In the next 17 days, Jefferson drafted one of the most beautiful and powerful testaments to liberty and equality in the history of mankind.
• Comment: The TV tells me today that 60 percent of American “strong liberals” said no when asked if they often feel proud to be American. Well, I am liberal about lots of things, but I never claimed to be a “Liberal.” I choose to be an old-fashioned patriot when it comes to this land that gives so much to the world and asks only for land to bury its dead. My father served in both World Wars and I served four years in WWII. In the South Pacific we did not joke about patriotism; it was in us like the red blood in our veins. The pride I feel at being a red, white and blue American is a quiet inhabiting spirit that never ever leaves me.
•In June of 1776, the Continental Congress appointed a five-man committee made up of Thomas Jefferson, John Adams, Benjamin Franklin, Roger Sherman and Robert Livingston to draft a Declaration of Independence. The committee then chose Jefferson to write the declaration's first draft.
John Adams commented that Jefferson was selected for his “happy talent for composition and singular felicity of expression.” In the next 17 days, Jefferson drafted one of the most beautiful and powerful testaments to liberty and equality in the history of mankind.

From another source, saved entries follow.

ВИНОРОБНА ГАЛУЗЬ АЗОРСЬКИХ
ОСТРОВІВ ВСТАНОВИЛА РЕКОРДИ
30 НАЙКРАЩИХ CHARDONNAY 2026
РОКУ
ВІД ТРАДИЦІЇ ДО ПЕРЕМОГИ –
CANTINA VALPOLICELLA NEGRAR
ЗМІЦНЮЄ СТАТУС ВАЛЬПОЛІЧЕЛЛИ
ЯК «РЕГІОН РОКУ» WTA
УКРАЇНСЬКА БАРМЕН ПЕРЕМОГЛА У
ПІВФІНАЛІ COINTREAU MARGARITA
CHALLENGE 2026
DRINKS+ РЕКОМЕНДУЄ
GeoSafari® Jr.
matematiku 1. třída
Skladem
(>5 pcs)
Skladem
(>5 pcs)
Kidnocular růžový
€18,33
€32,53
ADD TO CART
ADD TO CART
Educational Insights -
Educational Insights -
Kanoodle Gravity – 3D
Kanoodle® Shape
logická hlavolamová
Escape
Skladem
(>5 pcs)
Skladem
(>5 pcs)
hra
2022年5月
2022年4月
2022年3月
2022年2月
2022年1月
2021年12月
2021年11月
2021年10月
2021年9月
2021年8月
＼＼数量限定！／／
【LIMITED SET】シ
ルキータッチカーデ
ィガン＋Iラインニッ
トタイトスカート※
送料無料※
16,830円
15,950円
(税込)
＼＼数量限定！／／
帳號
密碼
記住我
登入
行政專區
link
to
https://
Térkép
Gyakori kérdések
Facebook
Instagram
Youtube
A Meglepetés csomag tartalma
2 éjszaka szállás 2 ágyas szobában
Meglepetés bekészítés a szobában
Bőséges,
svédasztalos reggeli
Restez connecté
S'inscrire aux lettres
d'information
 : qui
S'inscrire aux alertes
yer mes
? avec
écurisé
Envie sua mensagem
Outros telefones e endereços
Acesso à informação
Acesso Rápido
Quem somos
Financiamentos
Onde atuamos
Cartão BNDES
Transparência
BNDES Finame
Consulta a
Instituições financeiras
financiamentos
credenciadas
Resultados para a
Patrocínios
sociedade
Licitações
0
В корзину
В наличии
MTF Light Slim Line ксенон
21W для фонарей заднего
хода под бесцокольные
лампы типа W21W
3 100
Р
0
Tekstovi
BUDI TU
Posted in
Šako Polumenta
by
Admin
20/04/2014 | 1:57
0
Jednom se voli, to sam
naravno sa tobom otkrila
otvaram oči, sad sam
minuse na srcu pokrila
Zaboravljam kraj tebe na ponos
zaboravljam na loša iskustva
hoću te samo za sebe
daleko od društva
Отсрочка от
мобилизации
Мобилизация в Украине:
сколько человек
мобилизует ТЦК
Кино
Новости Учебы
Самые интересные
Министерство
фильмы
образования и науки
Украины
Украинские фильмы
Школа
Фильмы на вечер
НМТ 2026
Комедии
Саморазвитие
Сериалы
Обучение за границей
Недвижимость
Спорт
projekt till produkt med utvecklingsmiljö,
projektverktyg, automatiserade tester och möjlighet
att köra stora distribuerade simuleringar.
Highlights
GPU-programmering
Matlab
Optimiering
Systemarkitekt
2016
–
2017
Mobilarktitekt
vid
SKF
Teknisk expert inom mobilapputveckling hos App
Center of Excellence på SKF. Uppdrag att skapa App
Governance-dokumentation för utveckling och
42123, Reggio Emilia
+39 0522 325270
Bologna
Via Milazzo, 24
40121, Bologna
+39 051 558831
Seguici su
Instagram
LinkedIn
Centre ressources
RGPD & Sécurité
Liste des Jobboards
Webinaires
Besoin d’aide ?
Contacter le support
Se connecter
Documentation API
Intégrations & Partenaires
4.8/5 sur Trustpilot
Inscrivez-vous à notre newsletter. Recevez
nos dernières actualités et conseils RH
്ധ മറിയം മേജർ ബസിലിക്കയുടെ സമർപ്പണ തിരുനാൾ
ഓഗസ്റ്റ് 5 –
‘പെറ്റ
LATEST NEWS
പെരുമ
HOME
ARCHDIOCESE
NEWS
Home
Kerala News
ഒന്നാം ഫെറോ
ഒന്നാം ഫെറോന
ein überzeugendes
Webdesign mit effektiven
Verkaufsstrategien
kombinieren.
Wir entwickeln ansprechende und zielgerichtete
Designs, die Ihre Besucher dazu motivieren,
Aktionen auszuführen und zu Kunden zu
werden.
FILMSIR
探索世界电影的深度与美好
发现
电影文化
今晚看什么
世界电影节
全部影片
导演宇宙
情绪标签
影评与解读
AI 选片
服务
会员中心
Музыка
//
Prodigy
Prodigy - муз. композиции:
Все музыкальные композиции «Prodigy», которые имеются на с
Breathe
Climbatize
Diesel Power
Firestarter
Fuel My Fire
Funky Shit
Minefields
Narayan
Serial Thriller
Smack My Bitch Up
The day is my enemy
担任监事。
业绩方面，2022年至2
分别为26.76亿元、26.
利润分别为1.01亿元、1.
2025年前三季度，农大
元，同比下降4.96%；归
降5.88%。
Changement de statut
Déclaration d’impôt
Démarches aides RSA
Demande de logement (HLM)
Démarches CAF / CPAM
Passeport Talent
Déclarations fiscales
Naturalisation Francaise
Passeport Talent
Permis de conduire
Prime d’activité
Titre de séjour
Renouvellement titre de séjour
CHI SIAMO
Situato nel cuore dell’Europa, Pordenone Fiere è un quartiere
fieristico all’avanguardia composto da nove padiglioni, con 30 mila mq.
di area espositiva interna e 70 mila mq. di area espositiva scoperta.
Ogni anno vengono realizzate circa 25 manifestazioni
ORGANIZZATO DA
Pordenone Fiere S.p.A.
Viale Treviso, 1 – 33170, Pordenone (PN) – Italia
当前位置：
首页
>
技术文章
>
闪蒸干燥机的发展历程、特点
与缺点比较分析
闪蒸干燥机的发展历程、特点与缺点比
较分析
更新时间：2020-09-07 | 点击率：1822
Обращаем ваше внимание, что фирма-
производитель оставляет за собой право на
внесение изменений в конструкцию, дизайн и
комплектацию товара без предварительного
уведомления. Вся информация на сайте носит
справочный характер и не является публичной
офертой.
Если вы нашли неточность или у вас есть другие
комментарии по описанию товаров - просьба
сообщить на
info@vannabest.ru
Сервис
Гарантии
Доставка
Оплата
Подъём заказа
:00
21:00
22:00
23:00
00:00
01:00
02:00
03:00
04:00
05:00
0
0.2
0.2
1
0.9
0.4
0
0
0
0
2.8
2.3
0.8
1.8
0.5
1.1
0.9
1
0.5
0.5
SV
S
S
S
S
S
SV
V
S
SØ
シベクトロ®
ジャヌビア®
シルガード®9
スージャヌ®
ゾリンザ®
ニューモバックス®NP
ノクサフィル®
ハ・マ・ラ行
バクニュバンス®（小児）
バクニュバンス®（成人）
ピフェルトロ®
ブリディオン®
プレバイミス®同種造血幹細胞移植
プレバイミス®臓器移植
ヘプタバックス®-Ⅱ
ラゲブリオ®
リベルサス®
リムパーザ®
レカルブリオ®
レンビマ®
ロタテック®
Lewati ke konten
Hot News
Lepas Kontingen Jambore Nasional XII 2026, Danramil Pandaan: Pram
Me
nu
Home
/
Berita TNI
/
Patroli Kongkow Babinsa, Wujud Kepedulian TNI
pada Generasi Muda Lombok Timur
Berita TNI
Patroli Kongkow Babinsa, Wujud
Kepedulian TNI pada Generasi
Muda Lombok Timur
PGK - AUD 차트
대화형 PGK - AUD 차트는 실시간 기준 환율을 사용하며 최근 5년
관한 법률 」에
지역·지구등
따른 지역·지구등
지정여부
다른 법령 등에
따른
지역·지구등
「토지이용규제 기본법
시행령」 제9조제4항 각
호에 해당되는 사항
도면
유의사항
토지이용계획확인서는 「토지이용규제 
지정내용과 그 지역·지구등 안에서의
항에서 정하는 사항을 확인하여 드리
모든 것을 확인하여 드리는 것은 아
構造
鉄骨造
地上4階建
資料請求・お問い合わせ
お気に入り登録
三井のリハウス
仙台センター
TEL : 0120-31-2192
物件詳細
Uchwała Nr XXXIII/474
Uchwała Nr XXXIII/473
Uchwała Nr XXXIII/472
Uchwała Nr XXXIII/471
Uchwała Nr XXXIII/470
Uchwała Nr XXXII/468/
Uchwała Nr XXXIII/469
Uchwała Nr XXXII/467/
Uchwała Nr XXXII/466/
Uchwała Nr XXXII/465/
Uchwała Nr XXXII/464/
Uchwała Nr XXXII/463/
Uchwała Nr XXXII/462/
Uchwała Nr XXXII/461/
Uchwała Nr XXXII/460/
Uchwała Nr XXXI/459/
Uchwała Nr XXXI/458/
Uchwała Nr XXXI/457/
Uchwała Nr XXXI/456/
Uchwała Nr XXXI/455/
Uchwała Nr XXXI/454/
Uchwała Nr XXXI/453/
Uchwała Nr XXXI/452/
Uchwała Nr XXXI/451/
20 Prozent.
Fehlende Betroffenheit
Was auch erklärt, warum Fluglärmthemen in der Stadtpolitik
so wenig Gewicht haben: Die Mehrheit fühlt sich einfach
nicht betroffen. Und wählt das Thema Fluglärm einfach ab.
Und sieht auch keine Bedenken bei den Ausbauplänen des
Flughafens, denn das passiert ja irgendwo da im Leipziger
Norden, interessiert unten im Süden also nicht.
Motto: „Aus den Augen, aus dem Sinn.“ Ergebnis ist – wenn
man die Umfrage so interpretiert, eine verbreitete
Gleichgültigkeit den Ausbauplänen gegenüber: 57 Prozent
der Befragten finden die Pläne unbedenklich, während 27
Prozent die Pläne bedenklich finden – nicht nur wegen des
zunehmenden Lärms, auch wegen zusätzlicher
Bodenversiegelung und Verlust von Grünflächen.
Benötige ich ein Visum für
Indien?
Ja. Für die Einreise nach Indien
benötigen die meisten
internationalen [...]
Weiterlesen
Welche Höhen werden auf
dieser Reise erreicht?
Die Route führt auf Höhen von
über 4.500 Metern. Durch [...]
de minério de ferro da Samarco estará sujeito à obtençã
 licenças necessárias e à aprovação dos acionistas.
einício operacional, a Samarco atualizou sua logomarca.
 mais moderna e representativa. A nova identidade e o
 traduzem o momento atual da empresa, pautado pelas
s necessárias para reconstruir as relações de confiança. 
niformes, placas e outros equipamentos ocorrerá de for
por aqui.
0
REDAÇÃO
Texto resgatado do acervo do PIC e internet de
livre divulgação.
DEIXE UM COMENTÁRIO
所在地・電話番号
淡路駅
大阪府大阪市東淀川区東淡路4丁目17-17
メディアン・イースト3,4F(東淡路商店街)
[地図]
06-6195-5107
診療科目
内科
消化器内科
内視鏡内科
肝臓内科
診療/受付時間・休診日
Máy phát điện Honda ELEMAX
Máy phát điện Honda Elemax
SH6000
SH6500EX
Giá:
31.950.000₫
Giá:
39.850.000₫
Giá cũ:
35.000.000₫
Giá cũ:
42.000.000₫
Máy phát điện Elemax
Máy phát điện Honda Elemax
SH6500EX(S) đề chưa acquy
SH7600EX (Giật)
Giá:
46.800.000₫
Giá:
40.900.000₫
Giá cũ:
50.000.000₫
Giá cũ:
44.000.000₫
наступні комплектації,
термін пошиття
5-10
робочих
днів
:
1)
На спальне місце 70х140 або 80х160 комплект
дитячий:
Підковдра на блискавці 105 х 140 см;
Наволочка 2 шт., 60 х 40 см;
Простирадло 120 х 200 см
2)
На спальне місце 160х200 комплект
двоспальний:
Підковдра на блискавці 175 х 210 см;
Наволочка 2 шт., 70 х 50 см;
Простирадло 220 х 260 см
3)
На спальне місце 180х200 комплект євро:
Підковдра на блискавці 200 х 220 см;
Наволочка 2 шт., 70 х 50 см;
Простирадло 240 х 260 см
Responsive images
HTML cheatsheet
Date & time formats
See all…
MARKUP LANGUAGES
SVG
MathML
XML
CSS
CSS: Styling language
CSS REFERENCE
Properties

The document opens with a Preamble stressing the natural rights of all human beings, and then enumerates the specific grievances against King George III that relieved the American colonies of any further allegiance to the British Crown. Although the Declaration of Independence adopted on July 4, 1776 underwent a series of revisions from Jefferson's original draft, the celebrated words remain for the most part his own: “We hold these truths to be self-evident, that all men are created equal, that they are endowed by their creator with certain unalienable rights, that among these are life, liberty, and the pursuit of happiness.”
Jefferson’s “wisdom” spoke: “If we can but prevent the government from wasting the labours of the people under the pretence of taking care of them, they must become happy.”
It would seem that present President Obama was “out to lunch” when Jefferson’s pertinent sage words were in the air. Obama’s entire administration is based on what Jefferson said would end American democracy.
“No freeman shall ever be debarred the use of arms [within his own lands or tenements].” The liberty to possess arms is, in Jefferson’s words, unequivocal.
Jefferson stated: “When they get piled upon one another in large cities, as in Europe, we shall become as corrupt as Europe.” Could Jefferson have prophetically foreseen our future’s politically overcrowded Washington?
“The tree of liberty,” said Jefferson, “must be refreshed from time to time with the blood of patriots and tyrants.” Well, we have seen enough tyrants and shed plenty of blood!
Jefferson continues: “I never considered a difference of opinion in politics, in religion, or in philosophy, a cause for withdrawing from a friend. The glow of one warm thought is to me worth more than money”
“To compel a man to furnish contributions of money for the propagation of opinions which he disbelieves and abhors, is sinful and tyrannical.” Doesn’t this maxim apply to today’s ObamaCare?
“I’m a great believer in luck, and I find the harder I work the more I have of it.” Right on, Jefferson.
“Educate and inform the whole mass of people ... They are the only sure reliance for the preservation of our liberty. ”
“Our greatest happiness does not depend on the condition of life in which chance has placed us, but is always the result of a good conscience, good health, occupation, and freedom in all just pursuits.”
These words of Thomas Jefferson leave us an inheritance of wise intelligence and valuable morality that, if we heed them, will guide us confidently into the future. Will we heed them?
Happy Fourth of July!
•Both John Adams and Thomas Jefferson died on the 4th of July in 1826 — exactly 50 years after the Declaration of Independence!